>>

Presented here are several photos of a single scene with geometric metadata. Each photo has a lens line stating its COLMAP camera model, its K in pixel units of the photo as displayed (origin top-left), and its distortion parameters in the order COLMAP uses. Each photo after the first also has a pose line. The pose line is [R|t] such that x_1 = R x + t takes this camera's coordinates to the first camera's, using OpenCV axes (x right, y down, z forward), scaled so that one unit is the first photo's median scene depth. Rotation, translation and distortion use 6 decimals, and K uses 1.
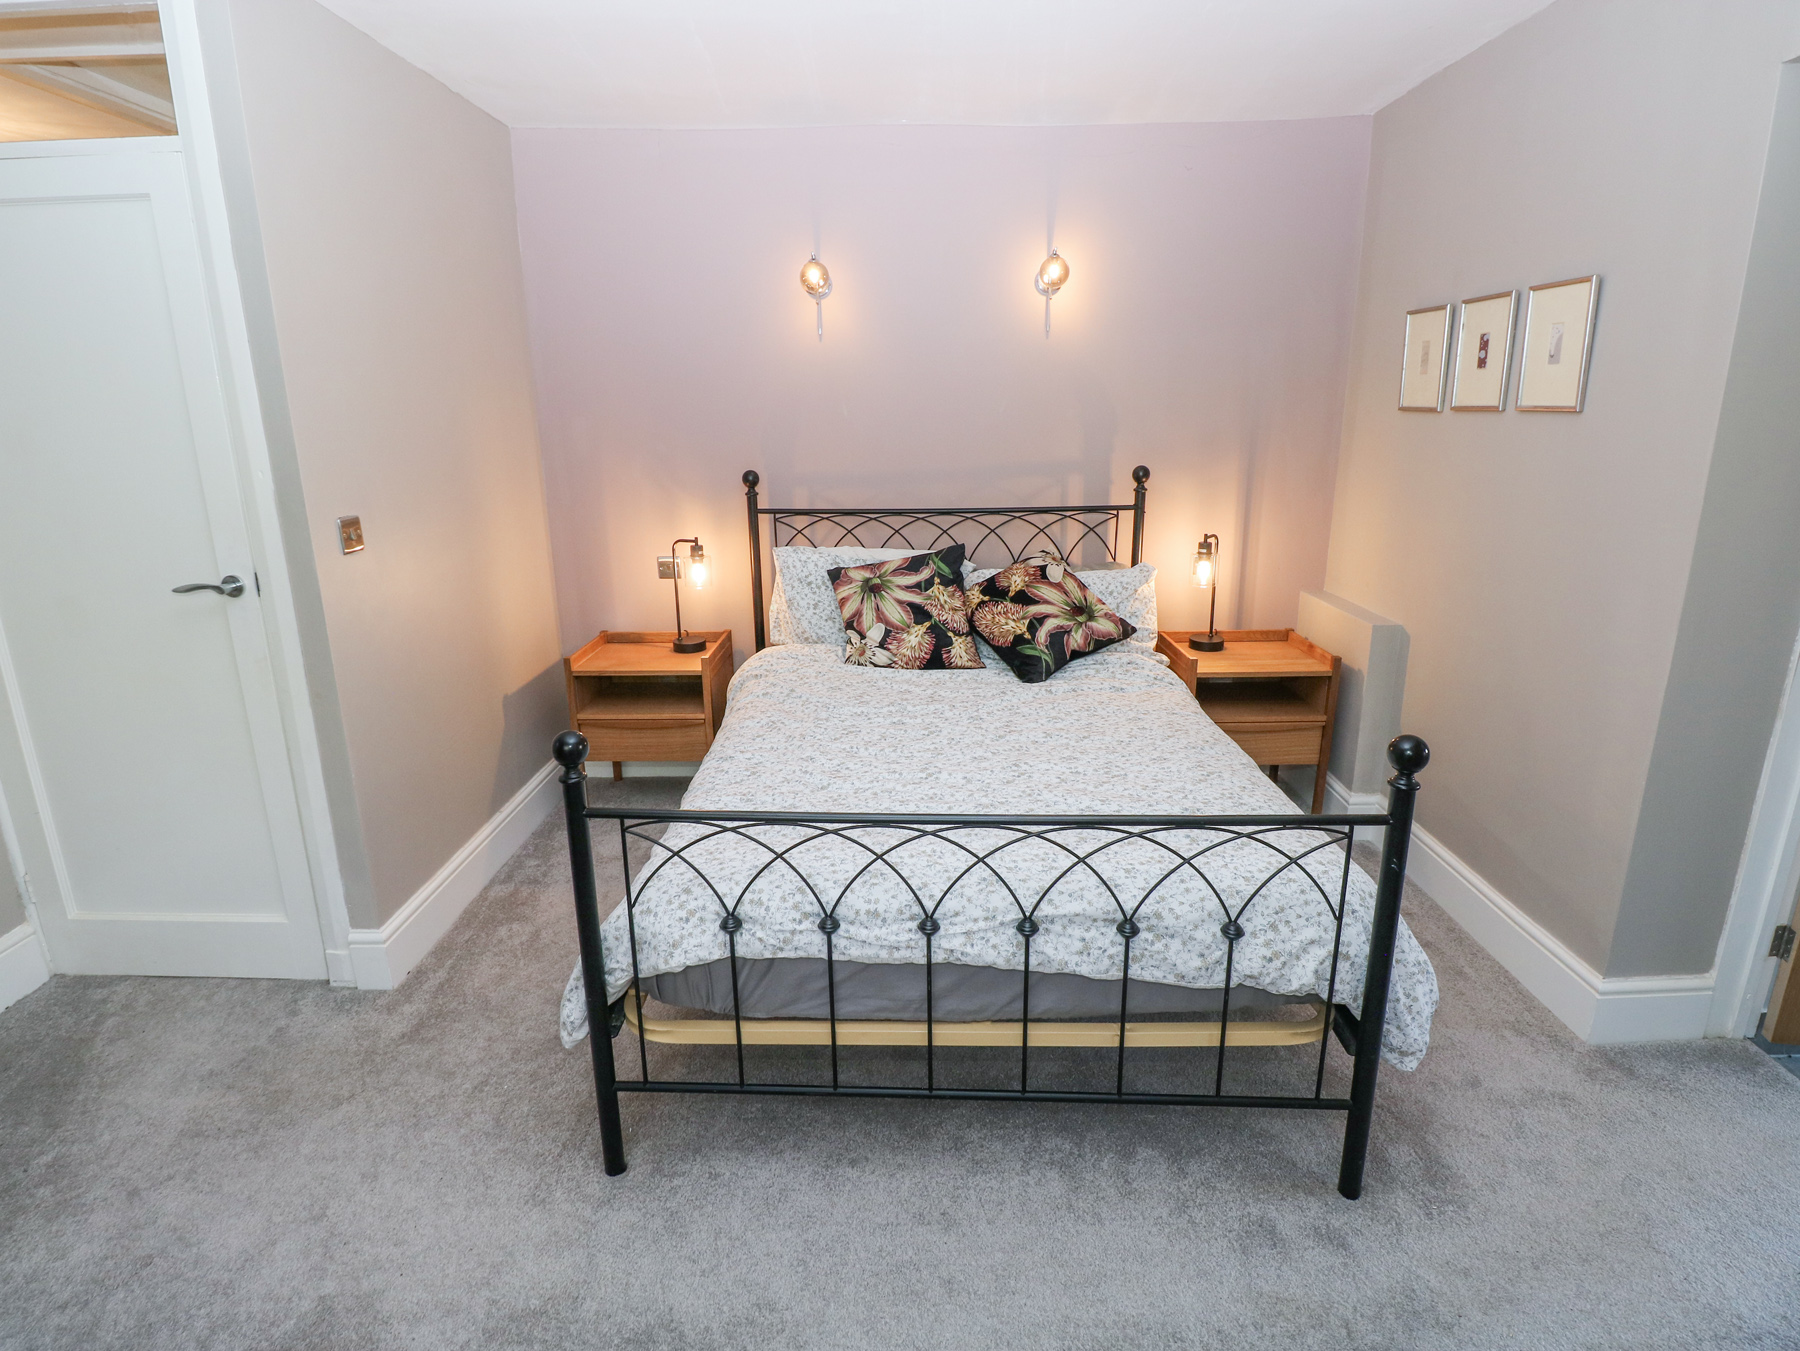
lens RADIAL K [[969.7, 0, 946.7], [0, 969.7, 678.9], [0, 0, 1]] dist [0.000673, -0.011341]
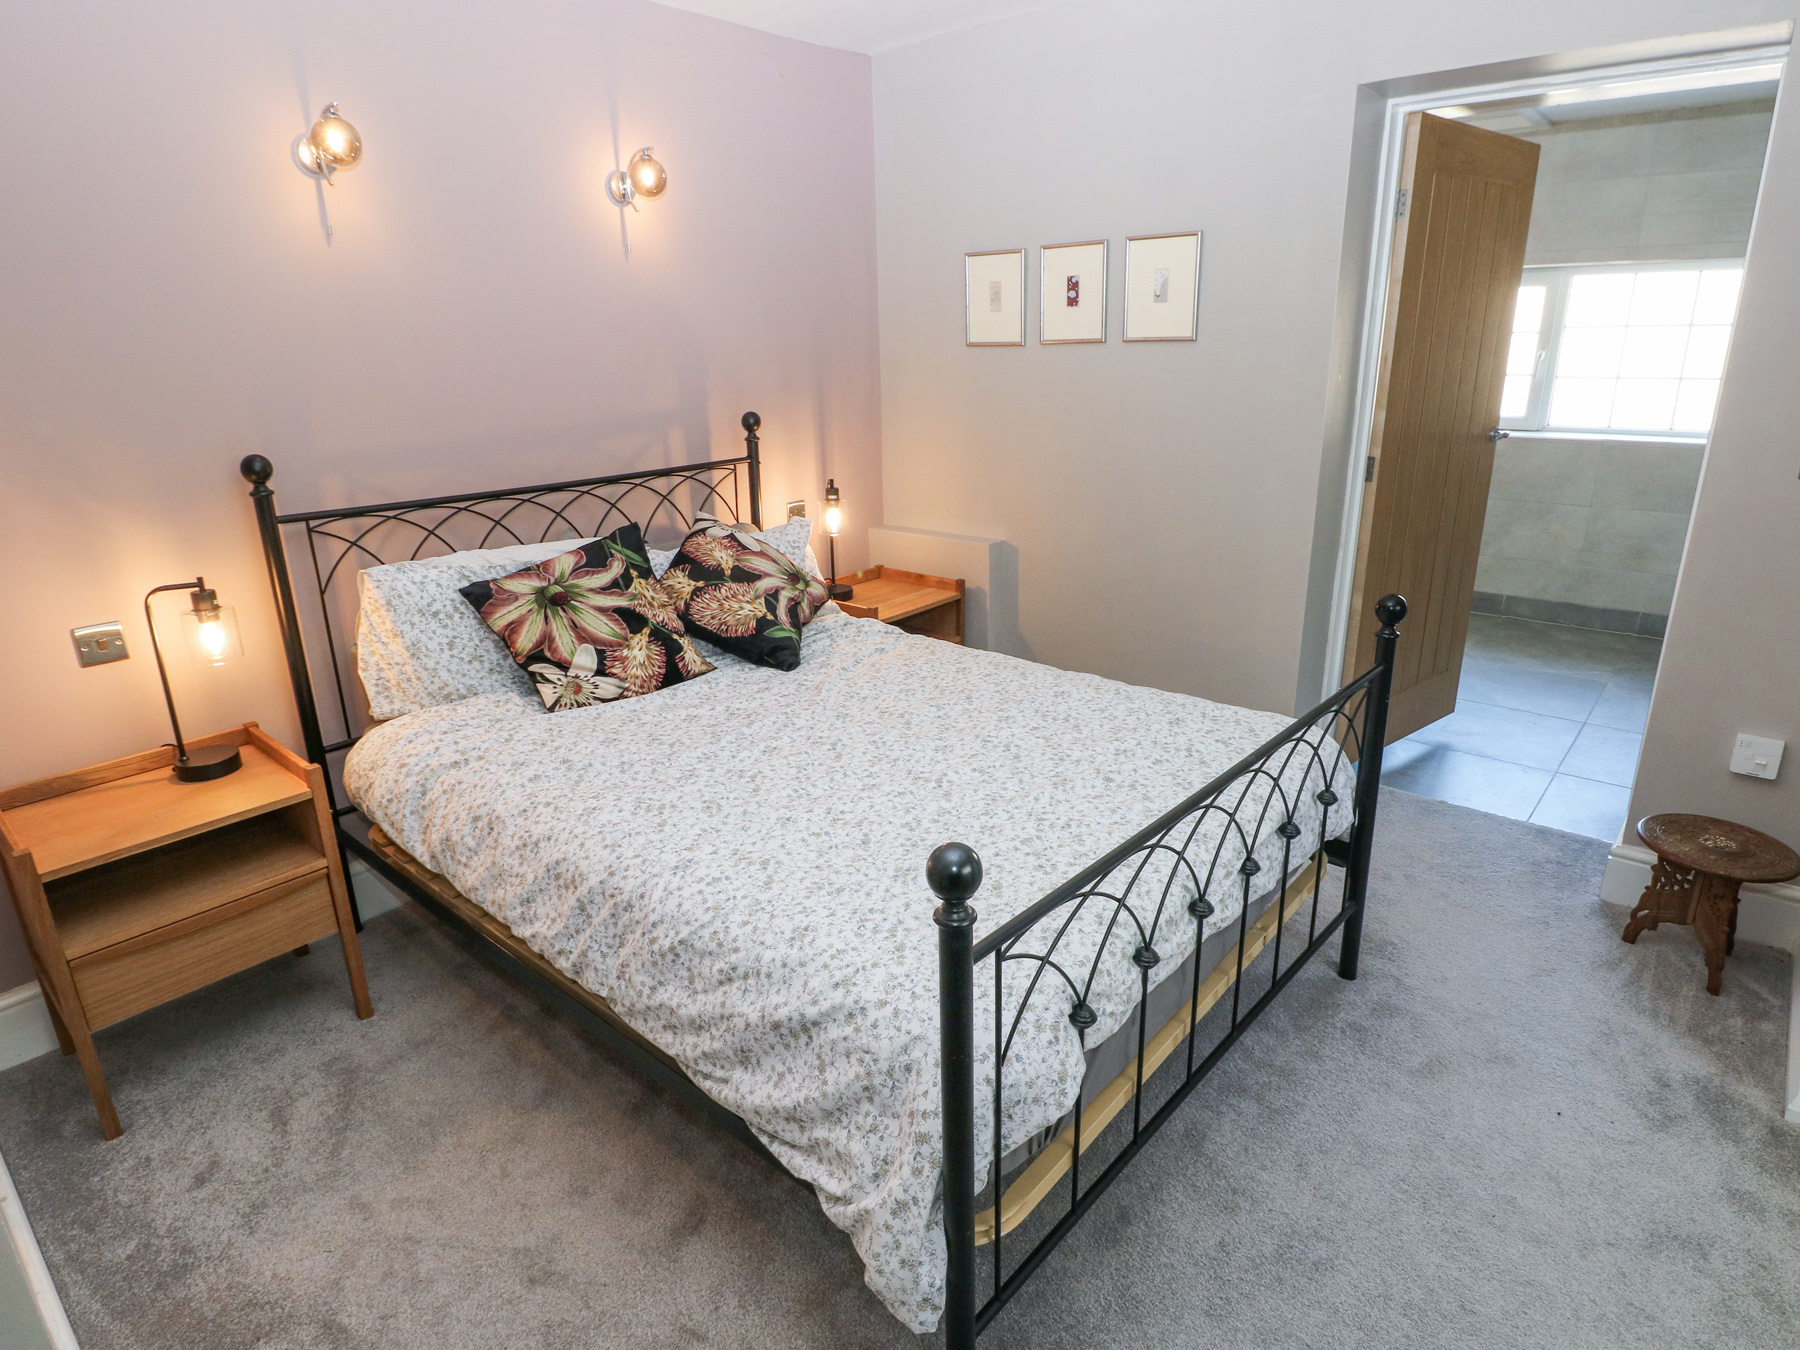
lens RADIAL K [[1000.3, 0, 903.6], [0, 1000.3, 672.3], [0, 0, 1]] dist [-0.003718, -0.010837]
pose [[0.637299, -0.242426, 0.731492, -0.471666], [0.223330, 0.966595, 0.125769, -0.077983], [-0.737546, 0.083212, 0.670151, 0.322538]]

<<

- Your assignment:
Copy out every line above word for word, omitting the pictures.

- Response to the exercise:
Presented here are several photos of a single scene with geometric metadata. Each photo has a lens line stating its COLMAP camera model, its K in pixel units of the photo as displayed (origin top-left), and its distortion parameters in the order COLMAP uses. Each photo after the first also has a pose line. The pose line is [R|t] such that x_1 = R x + t takes this camera's coordinates to the first camera's, using OpenCV axes (x right, y down, z forward), scaled so that one unit is the first photo's median scene depth. Rotation, translation and distortion use 6 decimals, and K uses 1.
lens RADIAL K [[969.7, 0, 946.7], [0, 969.7, 678.9], [0, 0, 1]] dist [0.000673, -0.011341]
lens RADIAL K [[1000.3, 0, 903.6], [0, 1000.3, 672.3], [0, 0, 1]] dist [-0.003718, -0.010837]
pose [[0.637299, -0.242426, 0.731492, -0.471666], [0.223330, 0.966595, 0.125769, -0.077983], [-0.737546, 0.083212, 0.670151, 0.322538]]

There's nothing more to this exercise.